Democrats won their first trifecta in a decade when they took back the Senate and White House earlier this year, paired with a House majority they won in 2018. But Republicans are feeling bullish about their chances of winning the House given Biden’s approval ratings.
The Senate battlegroup is tighter, given the current 50-50 split of the chamber. That means either party needs a net gain of just one seat to take control, putting the onus on the importance of each battleground race.
Democrats also worry not passing voting rights legislation or other major priorities could hurt them in 2022 if it depresses turnout from their base.
Republicans have dismissed Democratic fears that the new state laws will make it harder to vote. Senate Minority Leader Mitch McConnell (R-Ky.), speaking from the Senate floor, argued that Democrats were trying to “justify [a] top-down election takeover.”
“The Democratic leader is using fake hysteria, fake hysteria about 2021 state laws to justify a power grab he began floating actually back in 2019, and an election takeover that was first drafted in 2019,” McConnell said from the Senate floor.
Schumer fired back at McConnell during a press conference on Tuesday, saying that “our argument is what they’re doing now is going to make 2022 a very unfair election.”
“The policies they have put forward have one purpose, one purpose only: making it harder for younger, poorer, nonwhite and typically Democratic voters to access the ballot. To give Republicans a partisan advantage at the polls by making it harder for Democratic voters to vote,” Schumer added during a Senate floor speech.

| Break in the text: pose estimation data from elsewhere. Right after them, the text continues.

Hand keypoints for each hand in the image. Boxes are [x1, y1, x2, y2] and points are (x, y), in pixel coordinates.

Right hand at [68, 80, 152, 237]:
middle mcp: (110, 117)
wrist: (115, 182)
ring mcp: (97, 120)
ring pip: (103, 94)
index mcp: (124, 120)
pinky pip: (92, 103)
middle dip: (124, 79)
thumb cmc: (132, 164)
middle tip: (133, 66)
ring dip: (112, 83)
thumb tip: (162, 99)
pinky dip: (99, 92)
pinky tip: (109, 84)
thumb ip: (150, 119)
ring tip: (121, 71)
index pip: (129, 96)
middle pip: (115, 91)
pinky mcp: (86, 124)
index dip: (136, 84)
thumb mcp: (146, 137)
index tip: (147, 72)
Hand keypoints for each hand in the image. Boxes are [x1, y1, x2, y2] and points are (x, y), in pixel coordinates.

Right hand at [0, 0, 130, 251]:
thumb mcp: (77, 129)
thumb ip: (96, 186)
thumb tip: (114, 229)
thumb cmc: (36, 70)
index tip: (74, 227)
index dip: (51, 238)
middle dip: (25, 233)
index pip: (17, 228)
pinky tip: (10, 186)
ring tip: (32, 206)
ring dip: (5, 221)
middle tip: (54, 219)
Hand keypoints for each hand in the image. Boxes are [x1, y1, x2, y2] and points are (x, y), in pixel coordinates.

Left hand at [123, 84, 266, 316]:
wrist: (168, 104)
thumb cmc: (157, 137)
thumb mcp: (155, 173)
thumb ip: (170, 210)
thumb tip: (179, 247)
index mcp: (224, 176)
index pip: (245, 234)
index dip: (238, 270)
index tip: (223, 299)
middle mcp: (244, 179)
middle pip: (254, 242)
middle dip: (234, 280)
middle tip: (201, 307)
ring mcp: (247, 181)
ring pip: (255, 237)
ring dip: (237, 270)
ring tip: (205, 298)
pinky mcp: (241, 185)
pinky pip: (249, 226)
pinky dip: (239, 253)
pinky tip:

Democrats view passing voting and election legislation as crucial to American democracy as Trump’s claim that there was widespread election fraud — a claim dismissed by election experts, the courts and his attorney general William Barr — has taken root with parts of the party.
They haven’t yet landed on a filibuster reform proposal as around-the-clock negotiations continue amongst the caucus. One option includes moving to a talking filibuster, where opponents could delay the bill for as long as they could hold the floor, but legislation would ultimately be able to pass with a simple majority. They are also mulling a carveout that would exempt voting rights legislation from needing 60 votes.
Democrats are also discussing smaller changes including shifting from needing 60 votes to break a filibuster to needing 41 votes to sustain it or getting rid of the 60-vote hurdle currently required for starting debate while keeping it in place for ending debate.
But Manchin and Sinema haven’t been moved. Manchin, asked about public pressure he’s getting from Schumer, noted that he understood where the Democratic leader was coming from and “this is a tough game.”
“Chuck has tried to be as fair as he could this whole year … We did some great things,” Manchin said. “Right now they’re coming down to crunch time and I understand … the position they’re in and what they’re doing, but I think I’ve been very clear where I am, you know, so I hope they respect that too.”